Soulouque considère le Trésor public comme son patrimoine privé et, à ce titre, il le gère en tant que tel. Alexandre Delva, l’un de ses anciens ministres, ne fait que le confirmer lorsqu’il avoue : « Je ne nie point avoir reçu de grandes faveurs de l’ex-empereur : qu’y aurait-il là d’étonnant, lorsqu’il a fait la fortune de beaucoup de gens… »
(Voir DOUBOUT Jean-Jacques (HECTOR Michel), “Haiti : féodalisme ou capitalisme? Essaie sur l’évolution de la formation sociale d’Haiti depuis l’indépendance”, Texte polycopié, Port-au-Prince, 1973, p. 14. )


Fabre Geffard :

Geffrard, le premier chef d’État de la période initiale de ce que nous considérons comme la phase de désintégration de l’État haitien, n’est pas différent de ses prédécesseurs. Au contraire, il pousse la logique néopatrimoniale à son ultime conséquence, en achetant son champagne sur le budget de l’hôpital et en imputant les dépenses de la boucherie sur celui de sa garde privée.
(Saint-JOHNS Spencer, p.170)

La pratique systémique de la contrebande diminue considérablement les recettes publiques.

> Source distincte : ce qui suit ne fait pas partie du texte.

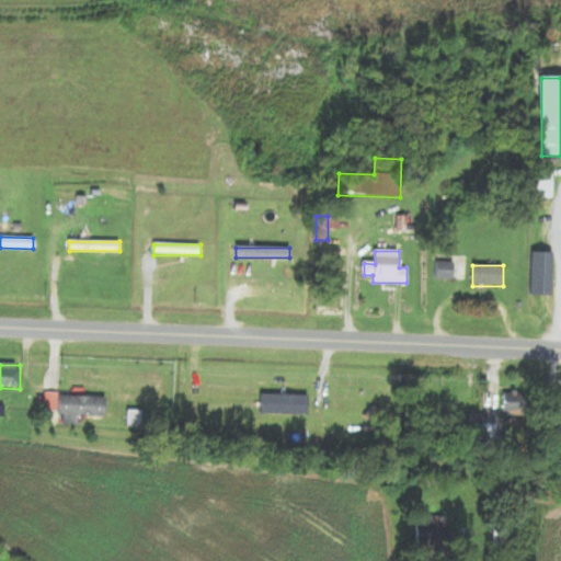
[(78,418),(105,420),(106,399),(45,396),(44,413),(64,414),(64,425),(77,426),(78,418)]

Celles-ci proviennent essentiellement des droits de douane à l’importation et à l’exportation établis et prélevés par l’État haitien. Déjà sous le régime de Dessalines, les ports ouverts au commerce extérieur contribuaient à l’enrichissement illicite des commandants d’arrondissements, des serviteurs de l’État et des commerçants-consignataires. Aussi, la contrebande s’est-elle institutionnalisée en développant des liens de complicité étroits entre les marchands, ce qui explique que les fonctionnaires imprudents tentant de s’y opposer sont dénoncés par les contrebandiers et sanctionnés par leurs supérieurs hiérarchiques.
(Sauveur Pierre-Etienne, Haiti - Rep.Dominicaine et Cuba. Etat, économie et société, 1492 - 2009. p.148)

En référence à ce mal congénital de l’État haitien, l’historien Madiou fait observer : « Dans la plupart des ports ouverts au grand commerce, les négociants étrangers, en corrompant les agents de douane, faisaient débarquer par contrebande la plus grande partie des marchandises qu’ils importaient. Ils exportaient les denrées par le même moyen. Ils faisaient de rapides fortunes et suscitaient toutes sortes d’embarras à ceux des agents du gouvernement qui refusaient de transiger avec eux. Ces derniers étaient sans cesse en lutte avec la corruption que les étrangers répandaient de toutes parts, et succombaient quelques fois sous leurs attaques réitérées par de fausses dénonciations. »
(Voir MADIOU Thomas, p.318-319 Voir aussi PÉAN Leslie J.-R., Haiti : économie politique de la corruption. L’État marron (1870-1915), t.2, Paris, Maisonneuve & Larose, 2005, pp. 278-279.)

La complicité irresponsable des dirigeants haïtiens n’empêche pas les observateurs étrangers avisés de comprendre la profondeur de mal qui ronge l’État. Déjà en 1828, le consul britannique Mackenzie fait remarquer qu’il n’existe pas de pays où la contrebande s’étale aussi effrontément qu’en Haiti. Dix ans plus tard, le plénipotentiaire français Emmanuel de Las Cases reconnaitra que la contrebande est depuis plusieurs années un des principaux obstacles à la prospérité du jeune État.
(Voir JOACHIM Benoit B., Les racines du sous-développement en Haiti, p.152-153.)